The British government on Saturday vowed a ‘full review’ after a convicted terrorist released early from prison was suspected of stabbing two people to death on London Bridge.

Police shot Usman Khan dead after his suspected assault that seriously injured three other people was broken up by bystanders – one armed with a five-foot narwhal tusk and another a fire extinguisher.

Video footage of the confrontation showed Khan, 28, being challenged by a man wielding the tusk – believed to have been taken from a nearby historic hall – and sprayed with the extinguisher.

Usman Khan, whose family is from Azad Jammu and Kashmir in Pakistan, was convicted in 2012 for his part in an al-Qaeda-inspired plot to blow up the London Stock Exchange. He was released in December 2018 subject to conditions.

“This individual was known to authorities, having been convicted in 2012 for terrorism offenses,” Britain’s top counter-terrorism police officer, Neil Basu, said in a statement. “Clearly, a key line of inquiry now is to establish how he came to carry out this attack.”

Investigators have said they are not actively seeking others in relation to the incident, which recalled a three-man terrorist assault two years ago on London Bridge that killed eight. The latest attack came less than two weeks before Britain’s general election, and politicians temporarily suspended campaigning.

Security Minister Brandon Lewis said the government would check whether sentences were being dealt with ‘in a proper way’ following Friday’s carnage. “After any incident like this, there has to be and always is, a full review and lessons-learned exercise taken forward,” he told BBC Radio. “We have to let the investigation complete itself first, but that will absolutely happen.”

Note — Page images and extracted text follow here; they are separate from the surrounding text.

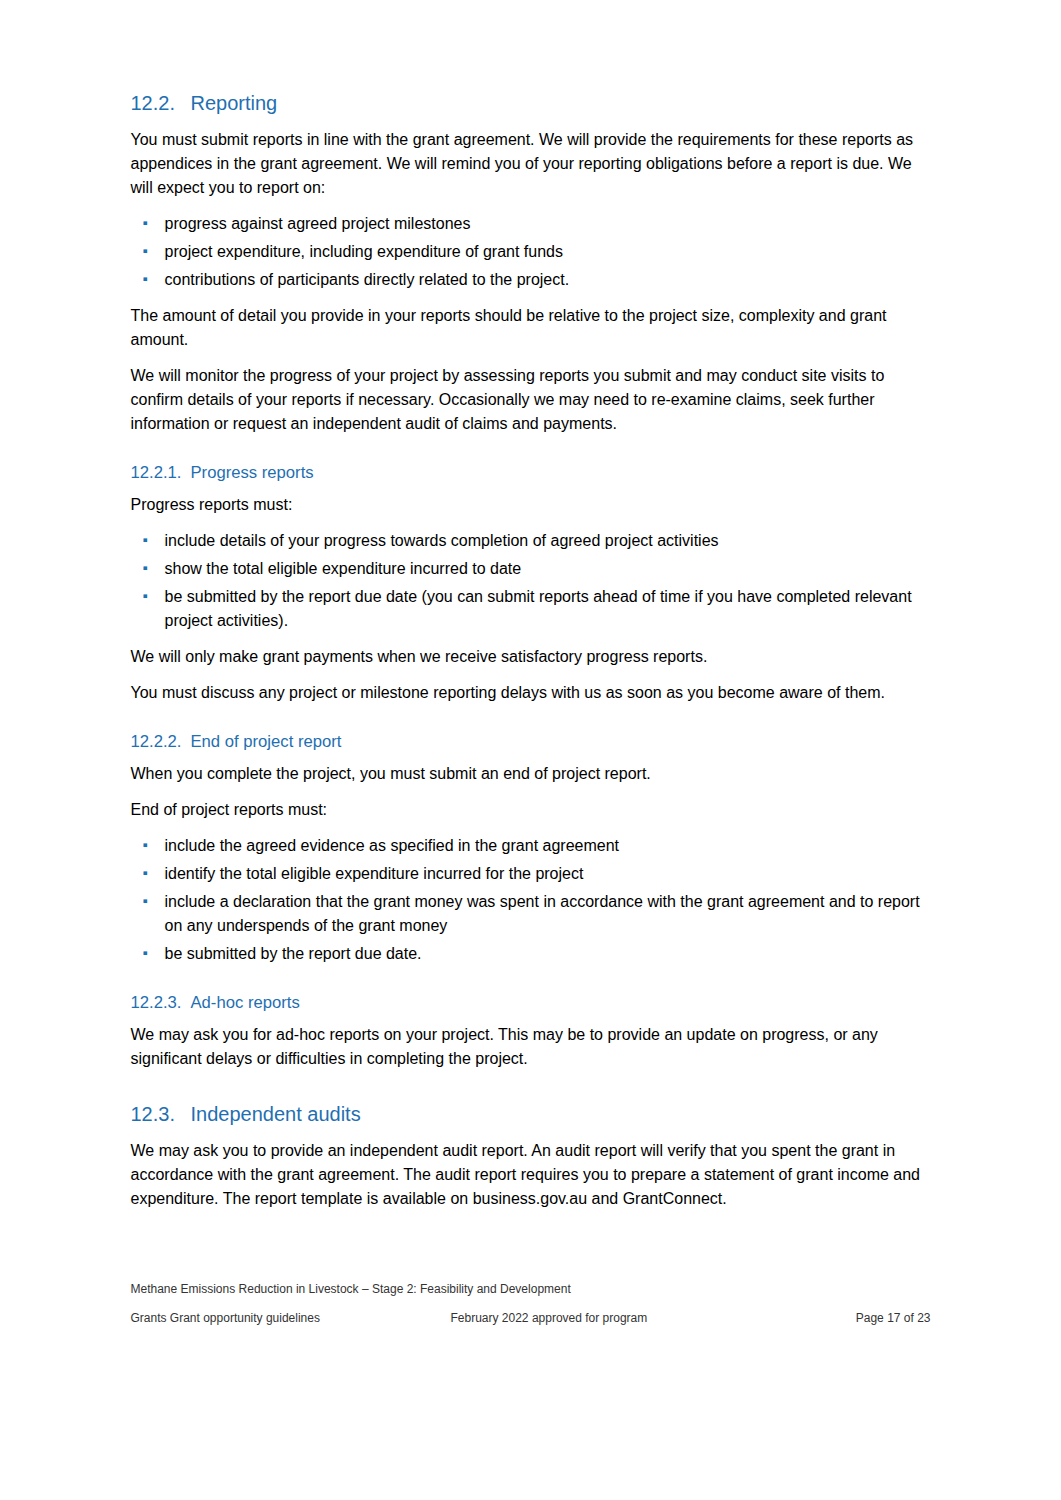12.2. Reporting
You must submit reports in line with the grant agreement. We will provide the requirements for these reports as appendices in the grant agreement. We will remind you of your reporting obligations before a report is due. We will expect you to report on:
progress against agreed project milestones
project expenditure, including expenditure of grant funds
contributions of participants directly related to the project.
The amount of detail you provide in your reports should be relative to the project size, complexity and grant amount.
We will monitor the progress of your project by assessing reports you submit and may conduct site visits to confirm details of your reports if necessary. Occasionally we may need to re-examine claims, seek further information or request an independent audit of claims and payments.
12.2.1. Progress reports
Progress reports must:
include details of your progress towards completion of agreed project activities
show the total eligible expenditure incurred to date
be submitted by the report due date (you can submit reports ahead of time if you have completed relevant project activities).
We will only make grant payments when we receive satisfactory progress reports.
You must discuss any project or milestone reporting delays with us as soon as you become aware of them.
12.2.2. End of project report
When you complete the project, you must submit an end of project report.
End of project reports must:
include the agreed evidence as specified in the grant agreement
identify the total eligible expenditure incurred for the project
include a declaration that the grant money was spent in accordance with the grant agreement and to report on any underspends of the grant money
be submitted by the report due date.
12.2.3. Ad-hoc reports
We may ask you for ad-hoc reports on your project. This may be to provide an update on progress, or any significant delays or difficulties in completing the project.
12.3. Independent audits
We may ask you to provide an independent audit report. An audit report will verify that you spent the grant in accordance with the grant agreement. The audit report requires you to prepare a statement of grant income and expenditure. The report template is available on business.gov.au and GrantConnect.
Methane Emissions Reduction in Livestock – Stage 2: Feasibility and Development
Grants Grant opportunity guidelines February 2022 approved for program Page 17 of 23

Khan, from Stoke in central England, was handed an indeterminate sentence for public protection in 2012, with at least eight years in prison, along with eight others inspired by Al-Qaeda who had plotted to bomb targets including the London Stock Exchange. They were also found guilty of making longer-term plans including taking part in ‘terrorist training’ in Pakistan. But the sentences of Khan and two co-conspirators were quashed by the Court of Appeal in April 2013 and he received a new 21-year sentence, comprising a maximum custodial term of 16 years.

Police on Saturday were reportedly searching a property in Stafford, in central England, thought to be connected to Khan.

Police believe he began the attack at Fishmonger’s Hall, a historic building said to contain many ancient artefacts on the north side of the bridge. It was hosting an event organised by the University of Cambridge’s criminology institute on prisoner rehabilitation, attended by Khan, who reportedly arrived with two knives and the fake suicide vest. Vice Chancellor Stephen Toope said he was ‘devastated’ that the university’s staff, students and alumni may have been targeted.

The Metropolitan Police appealed for witnesses from the event to come forward.

As the attack moved to London Bridge, a throng of people could be seen in videos grappling with Khan on a pedestrian walkway. Tour guide Stevie Hurst told BBC radio that “everyone was just on top of him trying to bundle him to the ground.

“I saw that the knife was still in his hand so I just put a foot in to try and kick him in the head: we were trying to do as much as we could to try and dislodge the knife,” he said.

One man in a suit and tie – identified by media as a police officer – was later seen carrying a large knife away.

Attention has swiftly turned to how Khan could have been released from prison after serving less than seven years of his sentence.

Inmates are usually released half-way through the type of determinate sentence he was given, and time spent in custody before trial may have been taken into account.

The Parole Board said it had no involvement in his release and that it appeared to have happened automatically as required by law.

During the attack, Khan wore an electronic tag used to monitor criminal offenders, The Times newspaper reported.